KANSAS CITY, Mo. --
The Kansas City District, together with the St. Louis District, U.S. Army Corps of Engineers in support of FEMA and other federal agencies are working together to help the State of Missouri expand medical capacity, in case of a surge in COVID-19 patients in coming days and weeks.
“This is an absolute team effort with multiple partners and agencies, and we are honored to be in support of the State of Missouri and Governor Parson. We have completed multiple technical assessments with the interagency team across the state and are prepared to rapidly construct alternate care sites as they are required,” said Col. Bill Hannan, commander of the Kansas City District.
FEMA has mission assigned the U.S. Army Corps of Engineers to convert hotel rooms in the St. Louis area into alternate care sites. A mission assignment is a work order issued by FEMA to other Federal agencies, in this case the Corps of Engineers, to provide State, Tribal or local governments with resources to save lives, protect property, or preserve public health or safety under a disaster declaration.

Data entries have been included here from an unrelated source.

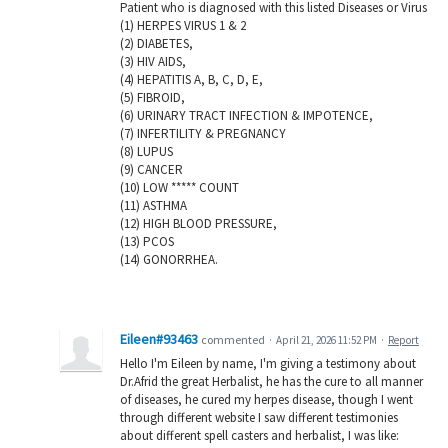
Patient who is diagnosed with this listed Diseases or Virus
(1) HERPES VIRUS 1 & 2
(2) DIABETES,
(3) HIV AIDS,
(4) HEPATITIS A, B, C, D, E,
(5) FIBROID,
(6) URINARY TRACT INFECTION & IMPOTENCE,
(7) INFERTILITY & PREGNANCY
(8) LUPUS
(9) CANCER
(10) LOW ***** COUNT
(11) ASTHMA
(12) HIGH BLOOD PRESSURE,
(13) PCOS
(14) GONORRHEA.
Eileen#93463
commented
·
April 21, 2026 11:52 PM
·
Report
Hello I'm Eileen by name, I'm giving a testimony about
Dr.Afrid the great Herbalist, he has the cure to all manner
of diseases, he cured my herpes disease, though I went
through different website I saw different testimonies
about different spell casters and herbalist, I was like:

"The U.S. Army Corps of Engineers looks forward to this opportunity to quickly help the state of Missouri and citizens in the Greater St. Louis area continue the fight against COVID-19 by converting a hotel in Florissant to an alternate care facility," said Brig. Gen. Pete Helmlinger, commanding general of the Northwestern Division, U.S. Army Corps of Engineers.
"Hotel-to-Hospital conversion was one of our original basic design concepts for quickly converting existing buildings into alternate care facilities," added Helmlinger. "This will be the first hotel that USACE has converted for patient care during the pandemic response. It will set the standard for USACE moving forward if we are given additional FEMA mission assignments to do hotel conversions elsewhere."
Since the work is in the St. Louis region, the St. Louis District plays a pivotal role in contracting for the work, quality assurance as the work is done and in many areas of logistics. The districts work together to ensure the state receives the best facilities on time.
Building out the facilities does not guarantee that it will be utilized. Design and construction are currently underway.
Many potential sites across the state are also being considered and have been assessed. State health officials are working to determine the needs and could add more sites.
The Missouri National Guard has been working as part of the state’s effort to identify potential alternate care sites.
Along with the Guard, the agencies involved are the Missouri Department of Health and Senior Services, the Missouri State Emergency Management Agency, the Missouri Office of Administration, the Missouri Hospital Association, the Federal Emergency Management Agency, and the U.S. Department of Health and Human Services.
Assessments included considerations for sites located in areas with significantly deficient bed counts, areas with spaces large enough for patient populations and areas where utilities are available to start immediate construction.
State and federal agencies are closely monitoring the spread of the disease and can rapidly scale up – or scale down – the response in support of local hospital systems caring for patients.